A collection of insurer, provider, and business groups wrote to Congress on Saturday asking them to step in and fund Obamacare insurer payments after President Trump cut them off.
The major insurance lobbying group, America’s Health Insurance Plans, joined with the business lobby U.S. Chamber of Commerce, doctors’ group American Medical Association, and other medical groups in the letter, addressed to the congressional leaders of both parties. The groups say without the payments the premiums on Obamacare’s exchanges on the individual market will go up and harm families.
“With the administration’s decision to terminate this funding, Congress must take action immediately,” the letter said.
Trump canceled the payments on late Thursday. The administration said the payments were unlawful because they have not been appropriated by Congress, referencing a ruling last year from a federal judge.
Insurers, businesses, and doctor and hospital groups have decried the decision to end the payments that go to insurers to reimburse them for lowering copays and deductibles for low-income Obamacare customers.
Insurers are still required to lower the out-of-pocket costs, and will make up the costs by rising premiums overall. An estimate from the nonpartisan Kaiser Family Foundation predicts premiums for the average Obamacare plan will go up by 19 percent.
The letter said that ending the payments wouldn’t just increase premiums but also the budget deficit by $194 billion over the next 10 years. The reason is because income-based tax credits that pay down the cost of insurance rise with any premium hikes.

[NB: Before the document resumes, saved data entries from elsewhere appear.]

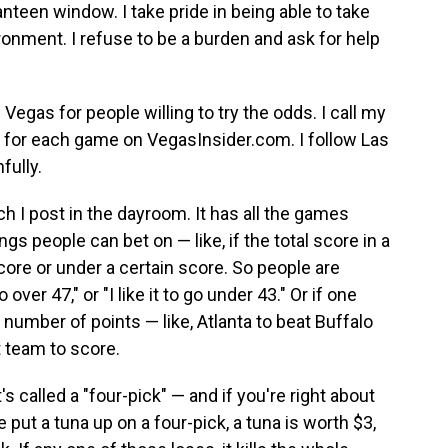
anteen window. I take pride in being able to take
ronment. I refuse to be a burden and ask for help
 Vegas for people willing to try the odds. I call my
 for each game on VegasInsider.com. I follow Las
fully.
 I post in the dayroom. It has all the games
ngs people can bet on — like, if the total score in a
score or under a certain score. So people are
o over 47," or "I like it to go under 43." Or if one
number of points — like, Atlanta to beat Buffalo
t team to score.
s called a "four-pick" — and if you're right about
e put a tuna up on a four-pick, a tuna is worth $3,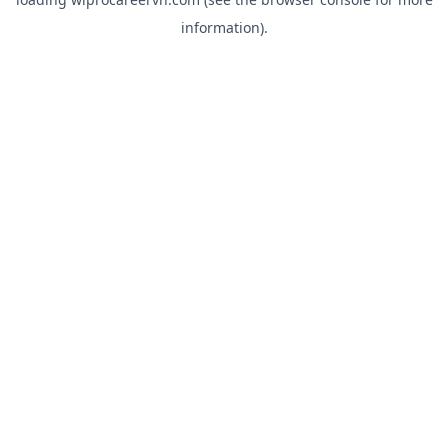
information).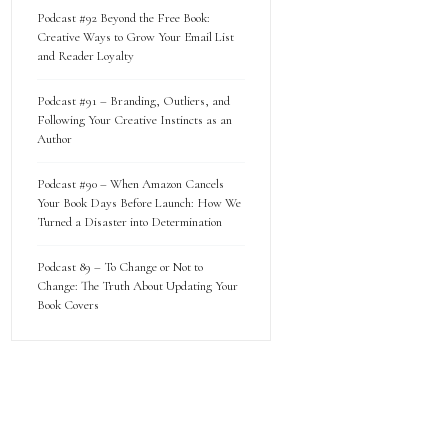
Podcast #92 Beyond the Free Book:
Creative Ways to Grow Your Email List
and Reader Loyalty
Podcast #91 – Branding, Outliers, and
Following Your Creative Instincts as an
Author
Podcast #90 – When Amazon Cancels
Your Book Days Before Launch: How We
Turned a Disaster into Determination
Podcast 89 – To Change or Not to
Change: The Truth About Updating Your
Book Covers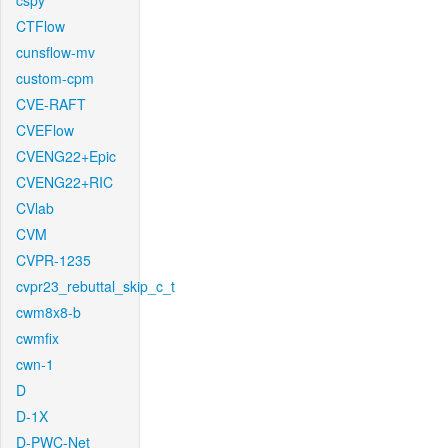
cspy
CTFlow
cunsflow-mv
custom-cpm
CVE-RAFT
CVEFlow
CVENG22+Epic
CVENG22+RIC
CVlab
CVM
CVPR-1235
cvpr23_rebuttal_skip_c_t
cwm8x8-b
cwmfix
cwn-1
D
D-1X
D-PWC-Net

Nearly 6 million people qualify for the cost-sharing reductions and the federal government made $7 billion in payments last year.
It remains unclear whether Congress will take any action to fund the payments. Sens. Lamar Alexander, R-Tenn., and Patty Murray, D-Wash., have been in talks to fund them for two years in exchange for giving states flexibility from Obamacare regulations.
Sen. Ron Johnson, R-Wis., is also working on his own deal that could get support from House Republicans, which have ben resistant to fund the payments that they call “bailouts.”
The American Hospital Association, American Benefits Council, Blue Cross Blue Shield Association, and Federation of American Hospitals also signed the letter.